Supplied material:
· · ·

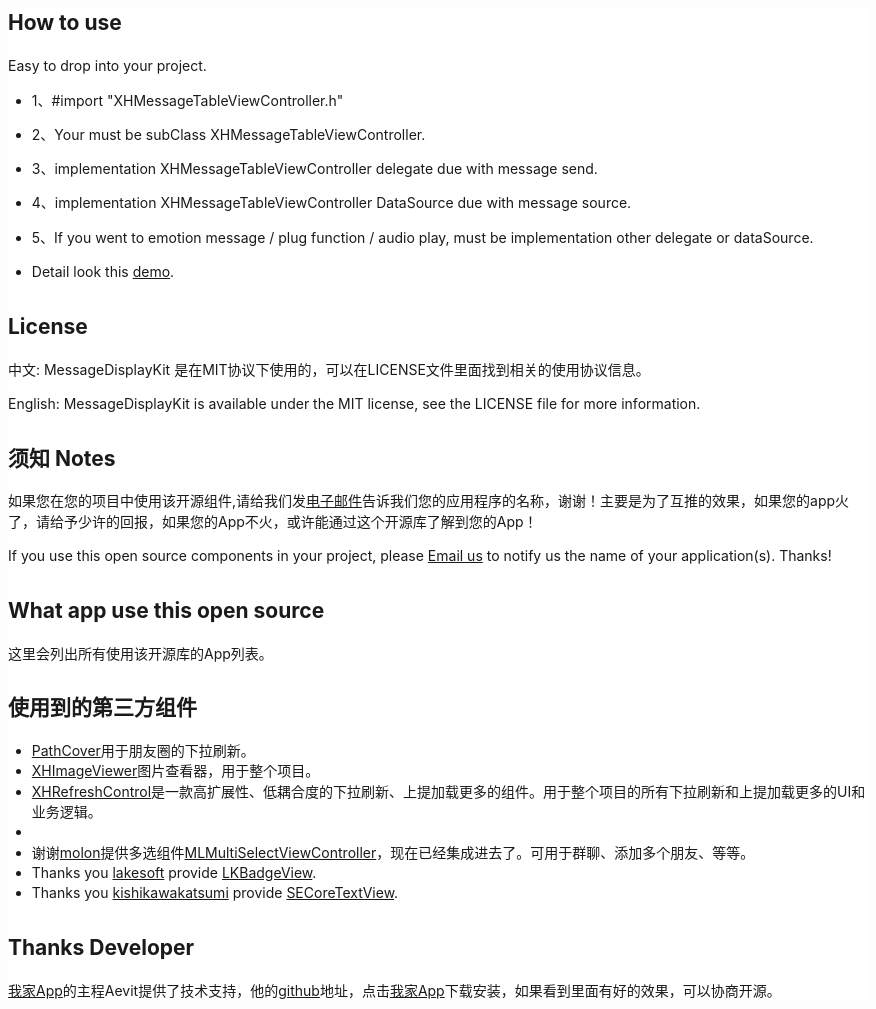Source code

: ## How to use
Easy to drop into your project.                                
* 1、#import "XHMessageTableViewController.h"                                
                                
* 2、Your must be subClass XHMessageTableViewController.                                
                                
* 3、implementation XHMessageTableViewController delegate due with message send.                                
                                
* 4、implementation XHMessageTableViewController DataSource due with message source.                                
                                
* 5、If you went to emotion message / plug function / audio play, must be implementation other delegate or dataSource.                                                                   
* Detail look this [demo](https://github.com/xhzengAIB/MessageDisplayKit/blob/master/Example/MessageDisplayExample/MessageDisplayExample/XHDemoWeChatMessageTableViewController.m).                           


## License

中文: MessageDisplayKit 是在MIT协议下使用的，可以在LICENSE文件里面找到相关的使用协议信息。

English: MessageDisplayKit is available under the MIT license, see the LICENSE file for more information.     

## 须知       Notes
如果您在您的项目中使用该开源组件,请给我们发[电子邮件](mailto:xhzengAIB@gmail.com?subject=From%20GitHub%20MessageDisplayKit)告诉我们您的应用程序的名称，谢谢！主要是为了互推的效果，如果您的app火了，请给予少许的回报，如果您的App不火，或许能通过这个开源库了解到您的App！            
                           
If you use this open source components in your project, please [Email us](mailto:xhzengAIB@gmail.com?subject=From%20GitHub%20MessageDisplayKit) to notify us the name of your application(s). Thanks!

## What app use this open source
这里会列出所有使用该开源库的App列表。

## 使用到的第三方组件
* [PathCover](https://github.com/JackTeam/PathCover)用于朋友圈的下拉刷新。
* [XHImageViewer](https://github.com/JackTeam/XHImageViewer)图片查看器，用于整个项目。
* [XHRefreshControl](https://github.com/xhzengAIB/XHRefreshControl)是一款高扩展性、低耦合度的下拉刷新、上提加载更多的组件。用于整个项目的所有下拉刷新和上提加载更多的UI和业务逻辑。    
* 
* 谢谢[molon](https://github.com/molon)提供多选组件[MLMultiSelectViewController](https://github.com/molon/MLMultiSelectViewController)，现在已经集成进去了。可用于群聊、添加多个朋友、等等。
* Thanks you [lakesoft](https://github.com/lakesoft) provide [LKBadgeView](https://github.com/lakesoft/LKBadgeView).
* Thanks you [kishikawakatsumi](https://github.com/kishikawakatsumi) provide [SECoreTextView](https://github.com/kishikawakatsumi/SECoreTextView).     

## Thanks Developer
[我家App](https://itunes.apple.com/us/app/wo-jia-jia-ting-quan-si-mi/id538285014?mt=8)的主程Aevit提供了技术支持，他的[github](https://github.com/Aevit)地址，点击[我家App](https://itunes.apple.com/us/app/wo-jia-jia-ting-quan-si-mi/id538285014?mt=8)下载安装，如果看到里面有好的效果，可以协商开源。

· · ·

Reproduce the records in full and leave the images behind.

Solution:
Source code

: ## How to use
Easy to drop into your project.                                
* 1、#import "XHMessageTableViewController.h"                                
                                
* 2、Your must be subClass XHMessageTableViewController.                                
                                
* 3、implementation XHMessageTableViewController delegate due with message send.                                
                                
* 4、implementation XHMessageTableViewController DataSource due with message source.                                
                                
* 5、If you went to emotion message / plug function / audio play, must be implementation other delegate or dataSource.                                                                   
* Detail look this [demo](https://github.com/xhzengAIB/MessageDisplayKit/blob/master/Example/MessageDisplayExample/MessageDisplayExample/XHDemoWeChatMessageTableViewController.m).                           


## License

中文: MessageDisplayKit 是在MIT协议下使用的，可以在LICENSE文件里面找到相关的使用协议信息。

English: MessageDisplayKit is available under the MIT license, see the LICENSE file for more information.     

## 须知       Notes
如果您在您的项目中使用该开源组件,请给我们发[电子邮件](mailto:xhzengAIB@gmail.com?subject=From%20GitHub%20MessageDisplayKit)告诉我们您的应用程序的名称，谢谢！主要是为了互推的效果，如果您的app火了，请给予少许的回报，如果您的App不火，或许能通过这个开源库了解到您的App！            
                           
If you use this open source components in your project, please [Email us](mailto:xhzengAIB@gmail.com?subject=From%20GitHub%20MessageDisplayKit) to notify us the name of your application(s). Thanks!

## What app use this open source
这里会列出所有使用该开源库的App列表。

## 使用到的第三方组件
* [PathCover](https://github.com/JackTeam/PathCover)用于朋友圈的下拉刷新。
* [XHImageViewer](https://github.com/JackTeam/XHImageViewer)图片查看器，用于整个项目。
* [XHRefreshControl](https://github.com/xhzengAIB/XHRefreshControl)是一款高扩展性、低耦合度的下拉刷新、上提加载更多的组件。用于整个项目的所有下拉刷新和上提加载更多的UI和业务逻辑。    
* 
* 谢谢[molon](https://github.com/molon)提供多选组件[MLMultiSelectViewController](https://github.com/molon/MLMultiSelectViewController)，现在已经集成进去了。可用于群聊、添加多个朋友、等等。
* Thanks you [lakesoft](https://github.com/lakesoft) provide [LKBadgeView](https://github.com/lakesoft/LKBadgeView).
* Thanks you [kishikawakatsumi](https://github.com/kishikawakatsumi) provide [SECoreTextView](https://github.com/kishikawakatsumi/SECoreTextView).     

## Thanks Developer
[我家App](https://itunes.apple.com/us/app/wo-jia-jia-ting-quan-si-mi/id538285014?mt=8)的主程Aevit提供了技术支持，他的[github](https://github.com/Aevit)地址，点击[我家App](https://itunes.apple.com/us/app/wo-jia-jia-ting-quan-si-mi/id538285014?mt=8)下载安装，如果看到里面有好的效果，可以协商开源。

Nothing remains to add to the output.